XIV domenica del tempo ordinario

Zc 9,9-10; Sal 145 (144); Rm 8,9.11-13; Mt 11,25-30

Il c. 11 di Matteo si conclude con un appello agli «stanchi e oppressi» (kopiontes kai pephortismenoi, v. 28) appellati direttamente con «voi». In qualche modo lo sguardo di Gesù e nostro si posa sulle folle «stanche e sfinite» (eskylmenoi kai erimmenoi) di Mt 9,36, anche se la terminologia è diversa. Abbiamo di fronte un popolo oppresso politicamente e che non trova consolazione nell’insegnamento tradizionale; l’appello – passando dall’oggettivazione della terza persona plurale all’uso della seconda – accorcia la distanza, quasi consentendo a noi un’identificazione. A costoro, a noi, Gesù offre il suo giogo che promette gradevole e di peso leggero, presentandosi come nuovo Mosè.

EsodoRabba 12,2 oppone infatti i gioghi di ferro da cui Dio ha liberato Israele al giogo della Torah; la tradizione su questo è concorde: anche recitare lo shema’ del mattino è prendere su di sé il giogo del Regno, ometterlo è restare sotto il giogo del mondo.

Questo tema del giogo ricorre in maniera significativa in Sir 51,26. Dovendo e volendo ricercare la sapienza è necessario accettarne la disciplina e affrontare la fatica dell’istruzione. Il giogo è in questo caso un’immagine sapienziale, legata all’assidua frequentazione della Torah.

Se però il discepolo deve comprendere la croce nel proprio orizzonte, al modo del maestro, c’è da chiedersi fino a che punto il suo giogo sia dolce e leggero.

All’inizio della pericope Gesù ha benedetto, ringraziato e confessato il Padre seguendo in parte la formula tradizionale della beraka che, come è noto, è l’elemento base della preghiera ebraica e corrisponde a un modo di guardare e vedere la vita e la storia.
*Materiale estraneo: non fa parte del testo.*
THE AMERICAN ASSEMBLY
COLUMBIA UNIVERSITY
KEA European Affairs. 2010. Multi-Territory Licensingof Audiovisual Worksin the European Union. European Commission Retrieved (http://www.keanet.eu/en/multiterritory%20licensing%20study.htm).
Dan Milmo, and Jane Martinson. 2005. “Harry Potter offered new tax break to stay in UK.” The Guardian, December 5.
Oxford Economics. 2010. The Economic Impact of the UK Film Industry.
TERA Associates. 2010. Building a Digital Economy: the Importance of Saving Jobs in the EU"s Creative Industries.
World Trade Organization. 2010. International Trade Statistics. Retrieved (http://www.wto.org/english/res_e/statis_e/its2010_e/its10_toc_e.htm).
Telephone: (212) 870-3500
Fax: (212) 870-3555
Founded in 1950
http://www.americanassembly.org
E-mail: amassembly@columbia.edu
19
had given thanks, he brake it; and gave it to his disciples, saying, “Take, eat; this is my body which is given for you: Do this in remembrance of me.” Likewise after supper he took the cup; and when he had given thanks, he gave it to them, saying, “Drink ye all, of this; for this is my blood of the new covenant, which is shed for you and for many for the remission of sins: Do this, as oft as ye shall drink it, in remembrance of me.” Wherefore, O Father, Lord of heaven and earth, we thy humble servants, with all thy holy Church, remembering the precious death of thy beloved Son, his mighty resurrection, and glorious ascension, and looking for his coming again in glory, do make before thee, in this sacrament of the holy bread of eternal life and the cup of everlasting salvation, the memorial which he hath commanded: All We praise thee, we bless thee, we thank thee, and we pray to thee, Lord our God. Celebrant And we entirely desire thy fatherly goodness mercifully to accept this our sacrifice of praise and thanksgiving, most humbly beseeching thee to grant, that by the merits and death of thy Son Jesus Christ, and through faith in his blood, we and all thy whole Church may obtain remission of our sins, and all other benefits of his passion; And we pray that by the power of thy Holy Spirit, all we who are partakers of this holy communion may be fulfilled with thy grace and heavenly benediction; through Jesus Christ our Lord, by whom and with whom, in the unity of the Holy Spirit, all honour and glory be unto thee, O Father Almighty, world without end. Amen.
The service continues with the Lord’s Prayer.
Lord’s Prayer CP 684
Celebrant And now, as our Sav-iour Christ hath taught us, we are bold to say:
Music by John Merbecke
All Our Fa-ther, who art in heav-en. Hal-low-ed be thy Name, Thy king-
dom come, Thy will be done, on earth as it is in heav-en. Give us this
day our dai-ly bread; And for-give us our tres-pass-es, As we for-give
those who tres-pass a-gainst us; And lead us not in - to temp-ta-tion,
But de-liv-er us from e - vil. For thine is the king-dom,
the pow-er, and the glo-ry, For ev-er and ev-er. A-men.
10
Nella motivazione della benedizione si parla del fatto che Dio ha nascosto «ciò» (tauta, v. 25) senza precisare di più. Il ringraziamento non è preceduto da gesti o insegnamenti: non si dice che i missionari siano partiti e poi tornati riferendo successi; anzi, Gesù ha duramente rimproverato le città costiere del lago, perché le opere del messia si sono rivelate insufficienti per la loro conversione. Gesù ringrazia dunque per l’insuccesso che solo piccoli e poveri possono capire. L’aggettivo «piccoli» (nepioi, «infanti», «immaturi») non ha articolo indica perciò una qualità, non degli individui precisi: chiunque potrebbe essere piccolo e quindi capire il valore dell’insuccesso, secondo la logica del discorso della montagna.

Il «piccolo» potrebbe essere anche come il quarto figlio del seder di Pesah, quello che non sa formulare domande, perché ingenuo e privo di esperienza o come il peti dei libri sapienziali (cf. Pr 9,4).

Gesù si identifica con costoro, è un servo a cui Dio si rivela perché consente al piano divino e trova riposo in un giogo leggero, nel senso che può dare gioia per quanto duro sia. È colui che ha con Dio una relazione unica e non cerca conoscenze «altre», per esempio di tipo esoterico (cf. Sal 131,1): la Sapienza della Torah e dell’Evangelo al «piccolo» sono sufficienti.

Matteo ha in mente il modello dei molti «poveri» del Primo Testamento, i diversi servi del Signore, da Mosè (‘anaw, Nm 12,3) a David, pronto a riconoscere il proprio peccato; dal servo cantato da Isaia, in ascolto di Dio e indifeso di fronte al male, che è sullo sfondo di tutti questi «servi», a Geremia, con le sue drammatiche confessioni; fino al re messianico di cui parla Zaccaria 9,9-10.

Gesù è mite e umile di cuore (v. 29): il suo giogo è leggero, mentre la vita è pesante perché «sottomessa al giogo di questo mondo» (E. Nodet); egli è sempre in una stretta relazione d’ascolto e di vita con il Padre. Ed è questo progetto di vita e di sapienza che presenta a coloro che chiama: ascolto e comunione di vita col Padre fino alla croce.

Il vero ristoro o, più propriamente riposo (anapausis), non è la sospensione dell’azione o del percorso di fede per evitarne le conseguenze, e neppure trovarsi davanti un itinerario di vita semplificato che non comporti fatica, studio e decisioni, consiste invece nel dedicarsi a quello che sta più a cuore e dà al credente dignità e certezza di vita, come l’ascolto e il consenso alla parola del Padre.